Clemson Scrambles Over Statements Made By Director –Alexander Cullen

Clemson Undergraduate Student Government Senate hosted Gantt Multicultural Center Director, Altheia Richardson, as their weekly speaker two Monday nights ago, where the University representative then made controversial statements later that night. During her presentation, where she was asked to provide a perspective of CUSG from outside of the organization, she praised CUSG for their influence, affluence, and improvements made to campus over previous years. When the topic then shifted to discussion revolving around areas in which CUSG might improve, the subjects of diversity in representation and intercultural competence then arose.
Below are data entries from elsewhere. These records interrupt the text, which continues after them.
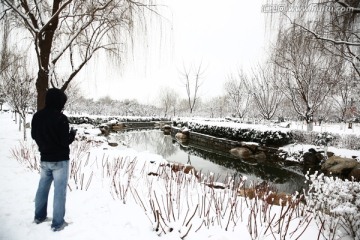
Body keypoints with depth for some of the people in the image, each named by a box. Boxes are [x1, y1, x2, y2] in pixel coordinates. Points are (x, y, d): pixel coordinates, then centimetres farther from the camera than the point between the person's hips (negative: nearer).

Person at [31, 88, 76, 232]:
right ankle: (57, 223, 11)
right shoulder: (60, 117, -22)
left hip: (44, 159, 7)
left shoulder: (37, 116, 1)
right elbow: (65, 141, -20)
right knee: (60, 190, 2)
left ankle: (39, 216, 35)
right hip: (60, 160, -7)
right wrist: (73, 134, -1)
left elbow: (34, 136, 12)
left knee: (42, 187, 20)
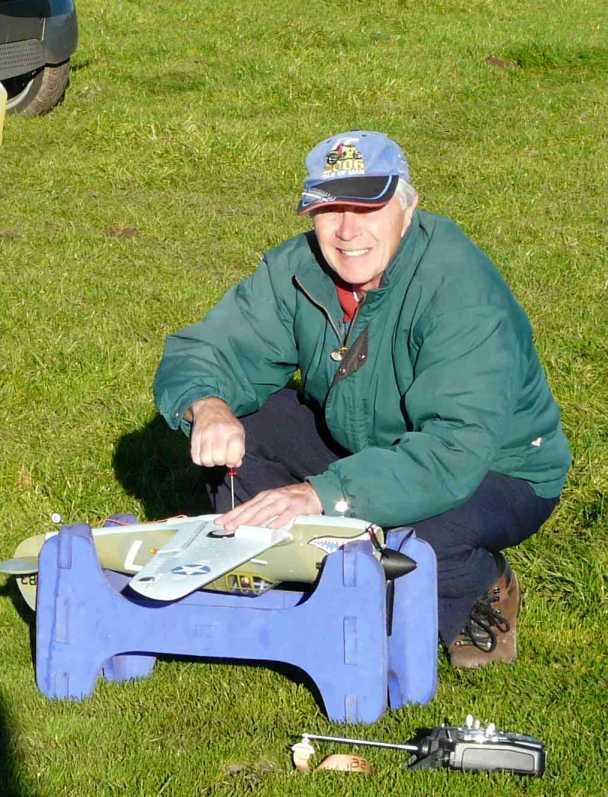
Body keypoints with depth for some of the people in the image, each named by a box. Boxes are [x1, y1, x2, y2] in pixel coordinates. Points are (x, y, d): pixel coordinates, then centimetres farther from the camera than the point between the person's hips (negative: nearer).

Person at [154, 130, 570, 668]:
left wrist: (322, 495, -53)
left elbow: (456, 451, -42)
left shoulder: (461, 291, -32)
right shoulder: (299, 271, -12)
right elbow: (199, 353, -10)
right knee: (239, 426, -12)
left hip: (496, 470, -6)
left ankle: (486, 590, -3)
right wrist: (207, 407, -36)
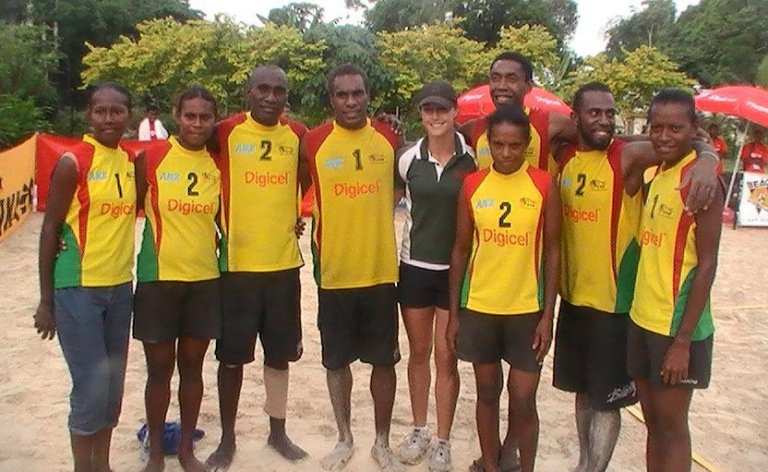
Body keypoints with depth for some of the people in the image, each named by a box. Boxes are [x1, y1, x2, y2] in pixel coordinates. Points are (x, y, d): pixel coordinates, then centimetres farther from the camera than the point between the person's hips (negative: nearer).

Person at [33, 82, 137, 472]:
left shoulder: (132, 161, 7)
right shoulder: (72, 162, -9)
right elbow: (50, 229, -7)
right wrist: (46, 299, -8)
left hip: (120, 287, 6)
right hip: (78, 288, -6)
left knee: (114, 382, 11)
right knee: (92, 382, -5)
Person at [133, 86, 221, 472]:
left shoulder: (218, 164, 3)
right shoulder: (151, 157, -6)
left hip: (205, 280, 3)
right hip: (158, 278, -2)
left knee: (192, 366, 13)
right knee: (160, 368, 8)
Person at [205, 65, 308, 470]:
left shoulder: (297, 134, 3)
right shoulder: (227, 131, -5)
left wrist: (296, 217, 6)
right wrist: (222, 232, -2)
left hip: (284, 262, 3)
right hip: (237, 262, -2)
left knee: (280, 353, 14)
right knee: (232, 355, 7)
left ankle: (278, 431, 31)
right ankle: (228, 439, 24)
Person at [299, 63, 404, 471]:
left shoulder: (389, 138, 0)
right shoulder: (314, 142, -5)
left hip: (381, 270, 1)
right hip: (334, 272, -1)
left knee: (384, 360, 10)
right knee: (337, 361, 12)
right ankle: (344, 439, 31)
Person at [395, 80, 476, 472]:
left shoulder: (472, 159, -6)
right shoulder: (409, 159, -2)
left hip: (457, 270, -2)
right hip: (414, 267, 2)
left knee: (446, 357, 4)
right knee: (418, 352, 13)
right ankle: (419, 431, 30)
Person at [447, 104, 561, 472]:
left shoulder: (544, 186, -6)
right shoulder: (471, 185, -2)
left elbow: (552, 252, -2)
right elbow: (460, 251, 4)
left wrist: (548, 315, -6)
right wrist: (454, 313, 3)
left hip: (526, 309, -2)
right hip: (478, 307, 2)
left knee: (523, 401, 4)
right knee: (487, 393, 15)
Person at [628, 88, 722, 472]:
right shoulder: (655, 174, 9)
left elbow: (707, 266, -16)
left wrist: (683, 341, -18)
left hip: (676, 325, -7)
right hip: (641, 319, 7)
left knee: (671, 426, 6)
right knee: (653, 423, 17)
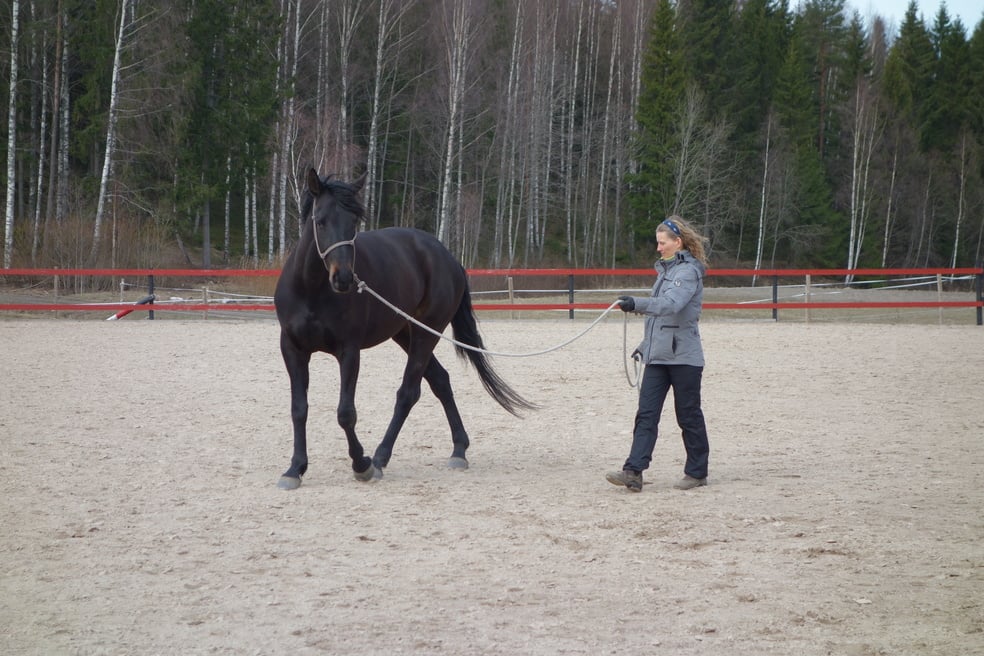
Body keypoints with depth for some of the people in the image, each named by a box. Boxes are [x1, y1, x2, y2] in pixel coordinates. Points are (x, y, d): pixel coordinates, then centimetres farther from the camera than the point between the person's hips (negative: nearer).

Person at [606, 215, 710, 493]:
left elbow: (671, 304, -30)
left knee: (688, 415, 3)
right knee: (646, 414, -2)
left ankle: (697, 472, 15)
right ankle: (633, 472, -8)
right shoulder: (666, 269, 15)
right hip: (658, 355, 8)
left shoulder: (688, 271, -13)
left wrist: (637, 303, -42)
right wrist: (646, 344, 23)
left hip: (683, 356, -8)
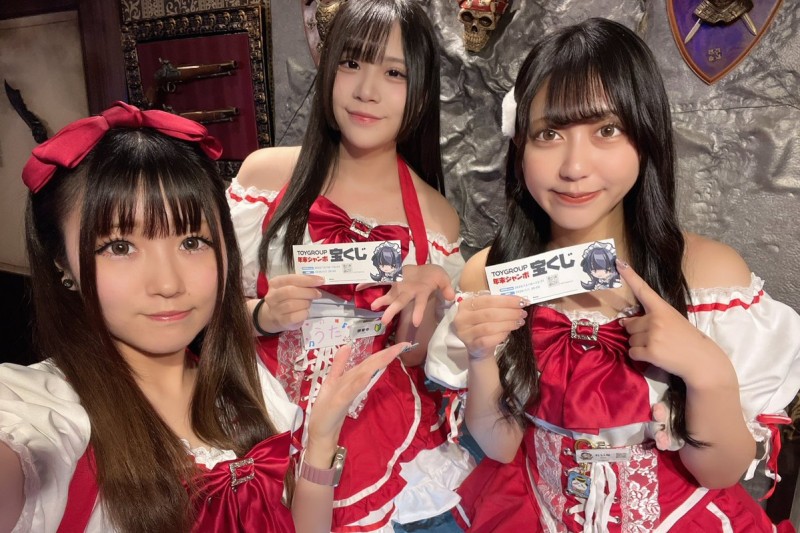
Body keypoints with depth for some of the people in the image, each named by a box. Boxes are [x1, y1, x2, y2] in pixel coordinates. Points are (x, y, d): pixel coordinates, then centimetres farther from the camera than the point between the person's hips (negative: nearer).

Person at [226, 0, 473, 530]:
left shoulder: (435, 218, -2)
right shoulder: (265, 174, -4)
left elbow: (417, 361, 3)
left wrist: (422, 298, -16)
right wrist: (262, 315, -17)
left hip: (388, 447, 1)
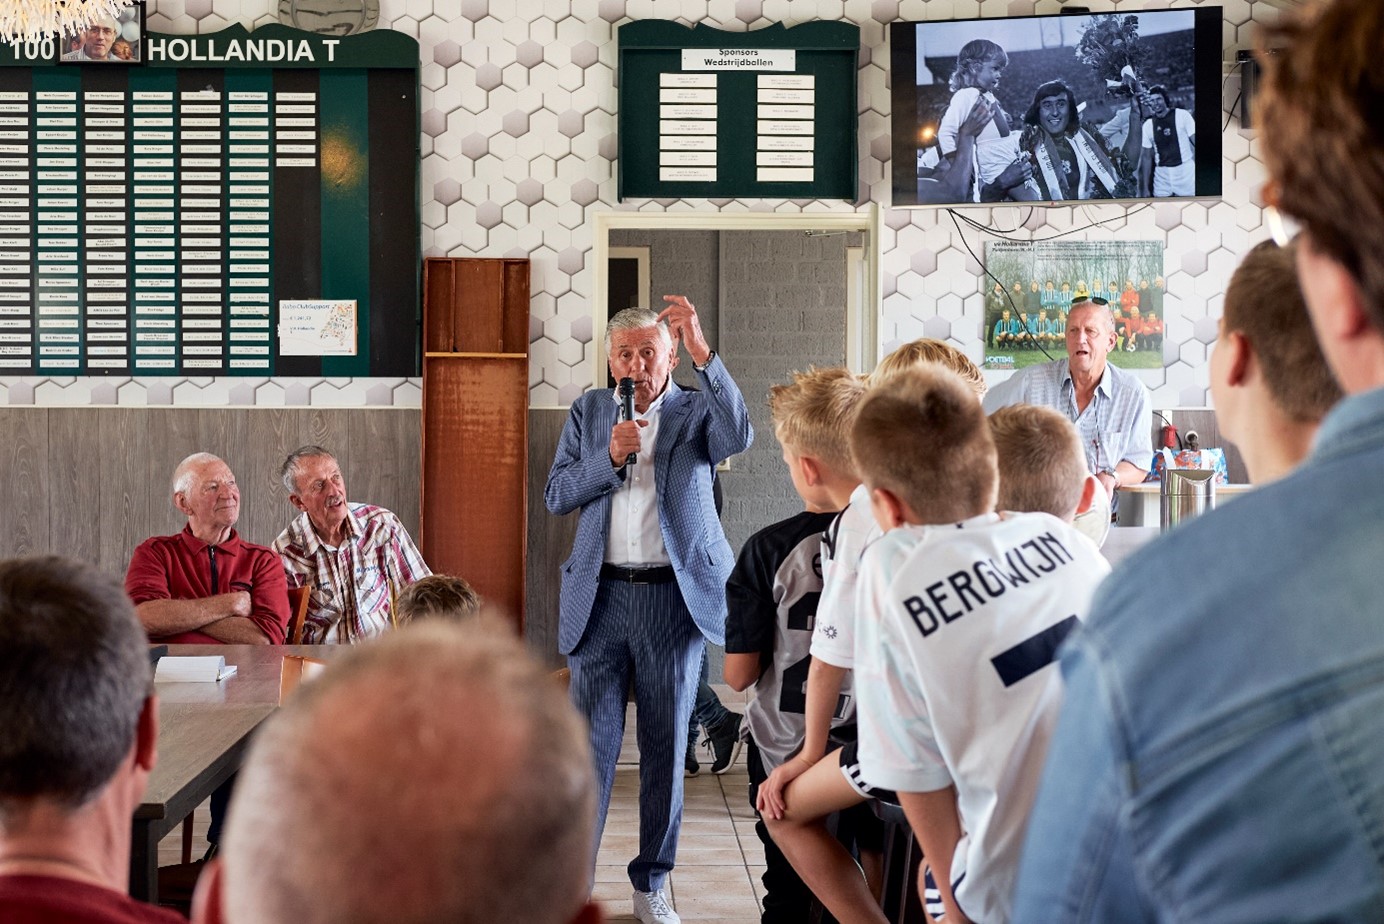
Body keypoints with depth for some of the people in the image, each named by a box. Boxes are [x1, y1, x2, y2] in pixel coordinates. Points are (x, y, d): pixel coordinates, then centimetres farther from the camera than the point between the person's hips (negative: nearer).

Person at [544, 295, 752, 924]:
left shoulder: (696, 411, 3)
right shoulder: (589, 411, 11)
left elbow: (740, 437, -19)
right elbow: (556, 495, 5)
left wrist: (702, 352, -25)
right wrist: (610, 457, -12)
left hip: (675, 595, -1)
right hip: (600, 594, 1)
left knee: (666, 744, 7)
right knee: (592, 740, 2)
This should not come of surprise, as her position is the Director of The Multicultural Center. However, while discussions of improvement must always be taken seriously and considered, it is important to understand the danger and repercussions of the statements made by Ms. Richardson. During her presentation the suggestion of a “cultural competency test” was made. This is akin to a barrier that would exist, filtering candidates whom where interested in running for CUSG office but don’t sufficiently meet the standard for “cultural competence” as set by CUSG. The Executive Director made sure to mention that this was merely a suggestion for CUSG, and that if any standard were to be set that it should be determined and implemented by CUSG themselves. When later probed further as for what such a system for might resemble, she explained that CUSG would have it in their own power to impose regulation upon its representatives. It could resemble a selective examine before hand, disqualifying those who failed to pass, or by method of training after the candidates had been elected.

As far as administrative response to students, alum, and CUSG members themselves, we’ve seen the claim that there exist no plans or courses of action currently through which they would force said change, and this is true. However, the statements alone are cause for concern. While Ms. Richardson is certainly entitled to both her own opinion and to express it, I can’t find myself comfortable with the propositions themselves.

CUSG exists as a representative arm of the student body, given responsibility and power for dealing with the macroscopic administration on behalf the microscope Clemson Student. We have democratic elections so that the beliefs and values of those elected by the students may occupy these positions of power in fashion that does service to those who elected them. Representation is NOT the construction of barriers so that students, who do not represent the values of particular interests, or certain paths towards “progress”, are excluded. In fact, I’m forced to agree with CUSG Senator Thompson’s statements, as reported by Campus Reform, that, “Vetting candidates ideologically before elections even happen, through a process of measuring their level of commitment to ‘inclusivity’ and ‘multiculturalism,’ represents a kind of creepy totalitarianism.”

Indeed, Clemson’s Campus is filled with a plethora of diverse ideologies, among which inclusivity is only one. Many of these ideologies I do not agree with; however, a call for a rejection of anyone’s views by a selective process is not only nondemocratic and disservice to Clemson’s Student body, but hypocritical attack against diversity and inclusion of ideas. Let alone, contrary to mission CUSG was established to pursue. Thus, CUSG should reaffirm its commitment to its purpose to act “as a liaison between the students and the administration, faculty and staff,” by making a statement that it will never seek to implement or alter the process through which the student body represents itself.